At third quarter’s end, a total of 8 of the hedge funds tracked by Insider Monkey were bullish on this stock, a change of 60% from the second quarter of 2020. On the other hand, there were a total of 9 hedge funds with a bullish position in DRRX a year ago. So, let’s examine which hedge funds were among the top holders of the stock and which hedge funds were making big moves.
The largest stake in DURECT Corporation (NASDAQ:DRRX) was held by Lion Point, which reported holding $30.3 million worth of stock at the end of September. It was followed by Renaissance Technologies with a $9.1 million position. Other investors bullish on the company included Two Sigma Advisors, Arrowstreet Capital, and AQR Capital Management. In terms of the portfolio weights assigned to each position Lion Point allocated the biggest weight to DURECT Corporation (NASDAQ:DRRX), around 6.65% of its 13F portfolio. Algert Global is also relatively very bullish on the stock, designating 0.01 percent of its 13F equity portfolio to DRRX.

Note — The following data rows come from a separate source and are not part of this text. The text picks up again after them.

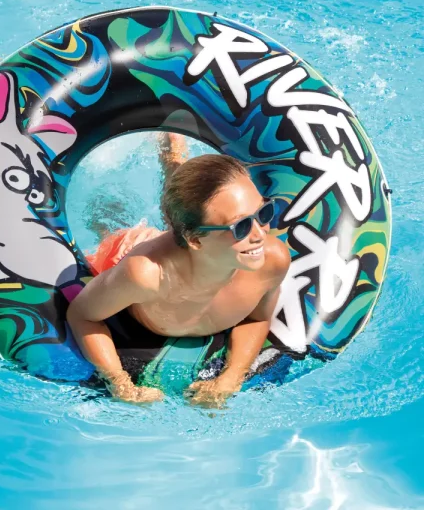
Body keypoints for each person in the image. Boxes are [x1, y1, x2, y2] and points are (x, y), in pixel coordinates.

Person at [67, 133, 291, 408]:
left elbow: (257, 319)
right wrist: (120, 384)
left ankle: (174, 157)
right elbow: (82, 315)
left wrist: (232, 376)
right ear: (195, 239)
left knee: (189, 213)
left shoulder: (272, 261)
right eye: (241, 226)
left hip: (196, 245)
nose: (260, 234)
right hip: (130, 248)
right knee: (107, 226)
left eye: (263, 213)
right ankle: (169, 157)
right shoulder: (146, 274)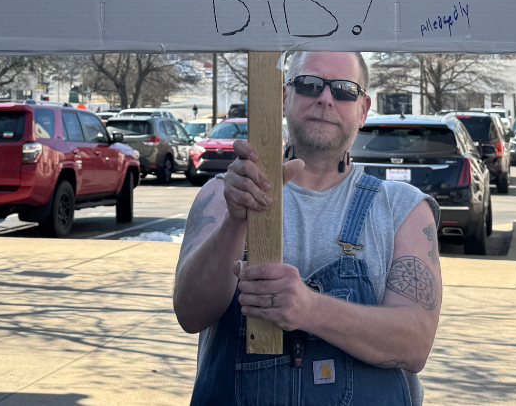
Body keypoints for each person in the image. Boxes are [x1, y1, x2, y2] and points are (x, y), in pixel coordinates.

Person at [173, 50, 441, 406]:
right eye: (309, 85)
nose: (326, 99)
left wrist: (309, 309)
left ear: (363, 109)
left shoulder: (404, 209)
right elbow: (190, 314)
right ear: (284, 97)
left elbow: (414, 344)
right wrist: (235, 222)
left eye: (344, 89)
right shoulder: (222, 196)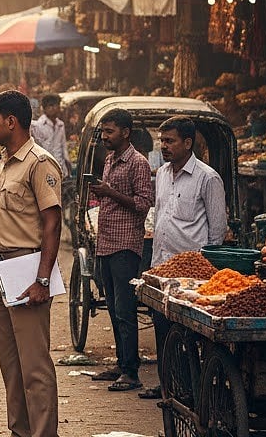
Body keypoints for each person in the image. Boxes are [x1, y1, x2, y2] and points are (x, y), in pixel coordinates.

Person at [0, 90, 62, 437]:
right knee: (11, 367)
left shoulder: (39, 163)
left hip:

Consequently, key money managers were breaking ground themselves. AQR Capital Management, managed by Cliff Asness, established the biggest position in DURECT Corporation (NASDAQ:DRRX). AQR Capital Management had $0.7 million invested in the company at the end of the quarter. Greg Eisner’s Engineers Gate Manager also made a $0.2 million investment in the stock during the quarter. The only other fund with a new position in the stock is Peter Algert’s Algert Global.

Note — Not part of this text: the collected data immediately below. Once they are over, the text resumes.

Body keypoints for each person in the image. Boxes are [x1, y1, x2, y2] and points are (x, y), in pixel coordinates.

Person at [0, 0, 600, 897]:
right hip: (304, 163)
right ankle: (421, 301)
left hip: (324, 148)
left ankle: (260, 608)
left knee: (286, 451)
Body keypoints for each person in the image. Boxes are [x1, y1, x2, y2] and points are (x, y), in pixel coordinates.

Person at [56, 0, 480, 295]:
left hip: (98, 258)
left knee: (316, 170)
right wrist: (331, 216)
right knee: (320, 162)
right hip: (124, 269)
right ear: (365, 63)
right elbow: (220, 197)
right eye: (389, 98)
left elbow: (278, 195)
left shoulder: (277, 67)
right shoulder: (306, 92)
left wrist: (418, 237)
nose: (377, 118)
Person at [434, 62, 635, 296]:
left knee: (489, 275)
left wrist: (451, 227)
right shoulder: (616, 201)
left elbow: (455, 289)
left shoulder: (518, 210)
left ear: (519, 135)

Let’s now review hedge fund activity in other stocks similar to DURECT Corporation (NASDAQ:DRRX). We will take a look at AGM Group Holdings Inc. (NASDAQ:AGMH), RISE Education Cayman Ltd (NASDAQ:REDU), Profound Medical Corp. (NASDAQ:PROF), Carrols Restaurant Group, Inc. (NASDAQ:TAST), Ethan Allen Interiors Inc. (NYSE:ETH), Central Puerto S.A. (NYSE:CEPU), and Triumph Group Inc (NYSE:TGI). This group of stocks’ market valuations are closest to DRRX’s market valuation.
|Ticker||No of HFs with positions||Total Value of HF Positions (x1000)||Change in HF Position|
View table here if you experience formatting issues.

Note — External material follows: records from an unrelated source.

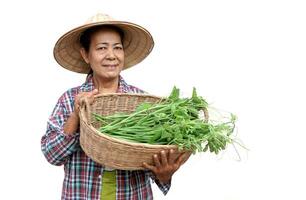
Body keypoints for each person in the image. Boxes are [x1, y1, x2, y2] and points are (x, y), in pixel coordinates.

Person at [41, 13, 189, 200]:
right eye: (102, 48)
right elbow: (52, 155)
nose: (111, 55)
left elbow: (155, 165)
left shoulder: (144, 103)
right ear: (85, 54)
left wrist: (164, 173)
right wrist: (76, 116)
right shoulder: (70, 99)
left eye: (117, 48)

As you can see these stocks had an average of 8.3 hedge funds with bullish positions and the average amount invested in these stocks was $26 million. That figure was $44 million in DRRX’s case. Ethan Allen Interiors Inc. (NYSE:ETH) is the most popular stock in this table. On the other hand AGM Group Holdings Inc. (NASDAQ:AGMH) is the least popular one with only 1 bullish hedge fund positions. DURECT Corporation (NASDAQ:DRRX) is not the least popular stock in this group but hedge fund interest is still below average. Our overall hedge fund sentiment score for DRRX is 53. Stocks with higher number of hedge fund positions relative to other stocks as well as relative to their historical range receive a higher sentiment score. This is a slightly negative signal and we’d rather spend our time researching stocks that hedge funds are piling on. Our calculations showed that top 20 most popular stocks among hedge funds returned 41.3% in 2019 and outperformed the S&P 500 ETF (SPY) by 10 percentage points. These stocks gained 31.6% in 2020 through December 2nd and surpassed the market again by 16 percentage points. Unfortunately DRRX wasn’t nearly as popular as these 20 stocks (hedge fund sentiment was quite bearish); DRRX investors were disappointed as the stock returned 7% since the end of September (through 12/2) and underperformed the market. If you are interested in investing in large cap stocks with huge upside potential, you should check out the top 20 most popular stocks among hedge funds as most of these stocks already outperformed the market in 2020.